1.  I rush through our subjects, not giving them the time and attention they deserve, or leave a child not fully understanding a math concept, for example. 
2.  We give each item on the list the attention it deserves but then have things left over on the schedule undone- which means, we either need to remember to do it on another day- and then get behind on THAT day, or skip it!  This is where we usually end up, and it usually means we end up neglecting certain subjects, artist study, art, music, and critical thinking are our go-to neglectees.  And as far as i'm concerned that is NOT cool. 

How to design a loop schedule?

I read a number of different posts and forum topics on loop scheduling and none were quite what I was looking for, so i opted to reinvent the wheel.  Here's what I decided to do, with help from my genius child who has not yet had all his brains sucked out by his children. (he doesn't have any) 

Step 1.  Make a chart in whatever word processing program you use, I used Word Starter.  Make headings of Monday, Tuesday, Wednesday, Thursday, and Friday.  (you will end up deleting these)

It will look roughly like this- 

I kept it small and without a lot of detail so you could see closely what I was doing.  The reason I listed headings even though I was going to delete them later, is that it provided me a mental picture of what would be scheduled in that "perfect week" and how to space them evenly.  For example, if i were to do  history 3x a week, like you see on the schedule, if it were a regular schedule, M, W, F, would work just fine, but since its a loop schedule, the Friday history would be really close in proximity to the Monday history, so what i did was schedule History at the end of monday, and the middle of wednesday, and the beginning of friday.   After that, I added in other subjects where they fit best.  

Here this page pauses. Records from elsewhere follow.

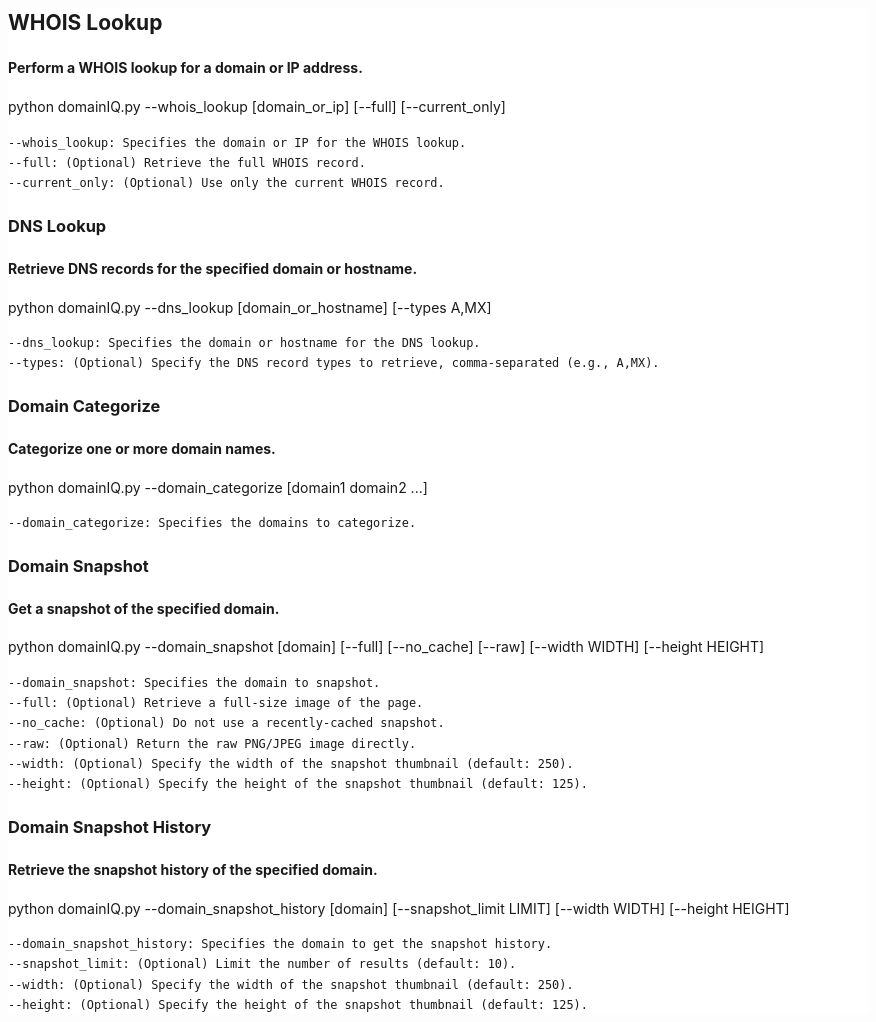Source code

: ## WHOIS Lookup

#### Perform a WHOIS lookup for a domain or IP address.

python domainIQ.py --whois_lookup [domain_or_ip] [--full] [--current_only]

    --whois_lookup: Specifies the domain or IP for the WHOIS lookup.
    --full: (Optional) Retrieve the full WHOIS record.
    --current_only: (Optional) Use only the current WHOIS record.

### DNS Lookup

#### Retrieve DNS records for the specified domain or hostname.

python domainIQ.py --dns_lookup [domain_or_hostname] [--types A,MX]

    --dns_lookup: Specifies the domain or hostname for the DNS lookup.
    --types: (Optional) Specify the DNS record types to retrieve, comma-separated (e.g., A,MX).

### Domain Categorize

#### Categorize one or more domain names.

python domainIQ.py --domain_categorize [domain1 domain2 ...]

    --domain_categorize: Specifies the domains to categorize.

### Domain Snapshot

#### Get a snapshot of the specified domain.

python domainIQ.py --domain_snapshot [domain] [--full] [--no_cache] [--raw] [--width WIDTH] [--height HEIGHT]

    --domain_snapshot: Specifies the domain to snapshot.
    --full: (Optional) Retrieve a full-size image of the page.
    --no_cache: (Optional) Do not use a recently-cached snapshot.
    --raw: (Optional) Return the raw PNG/JPEG image directly.
    --width: (Optional) Specify the width of the snapshot thumbnail (default: 250).
    --height: (Optional) Specify the height of the snapshot thumbnail (default: 125).

### Domain Snapshot History

#### Retrieve the snapshot history of the specified domain.

python domainIQ.py --domain_snapshot_history [domain] [--snapshot_limit LIMIT] [--width WIDTH] [--height HEIGHT]

    --domain_snapshot_history: Specifies the domain to get the snapshot history.
    --snapshot_limit: (Optional) Limit the number of results (default: 10).
    --width: (Optional) Specify the width of the snapshot thumbnail (default: 250).
    --height: (Optional) Specify the height of the snapshot thumbnail (default: 125).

Step 2.   Remove all the days of the week.  Number each item (optional) 

Here's what mine looks like. 

I could BARELY fit it with the snipping tool, so you'll see it started to cut off "nature study"

This gives you a list to work from. 

Step 3. Convert to a circle visual (optional)

I am omitting this step for me, because I think the list will work just fine- but if you'd like a visual, this is the idea.  It shows you also the problems i ran into trying to schedule straight on the circle and why a list, at least in the beginning is preferable.  

Step 4: Make lists of each subject

Finally you just need to make a list of each topic and what you will cover.  I've not done this part yet, and i might just "wing it" but i suspect that it will work better if its brainless- So i'll eventually end up making lists, and I'd urge you to do so as well.  OR just do the next thing in the subjects where its already brainless, like if you use just one math book.  (I like to complicate things by using several, plus living math literature)

How to use your loop schedule

Now that you have a loop schedule, you are all set.  Start on number one.  Go through as much as you want to on that day.  Start over the next day where you leave off.   *IMPORTANT*  At the start of the next week, take over where you left off, NOT at the beginning of the list or else you will miss out on whatever you didn't get done.  

One final note-  You may decide there are subjects you just plain want to be sure to cover every day.  For us those subjects are  Bible, including Bible study, memorization, and alternating days we do Biblical history and Biblical Worldview.   So we'd start our loop schedule after the daily items.  You may decide LA and Math need  to be done daily, which is totally fine.  Do them before you start the loop!  

Other blog posts on Loop Scheduling

Thanks for reading and good luck scheduling!  I'll post later as to how well its working for us!!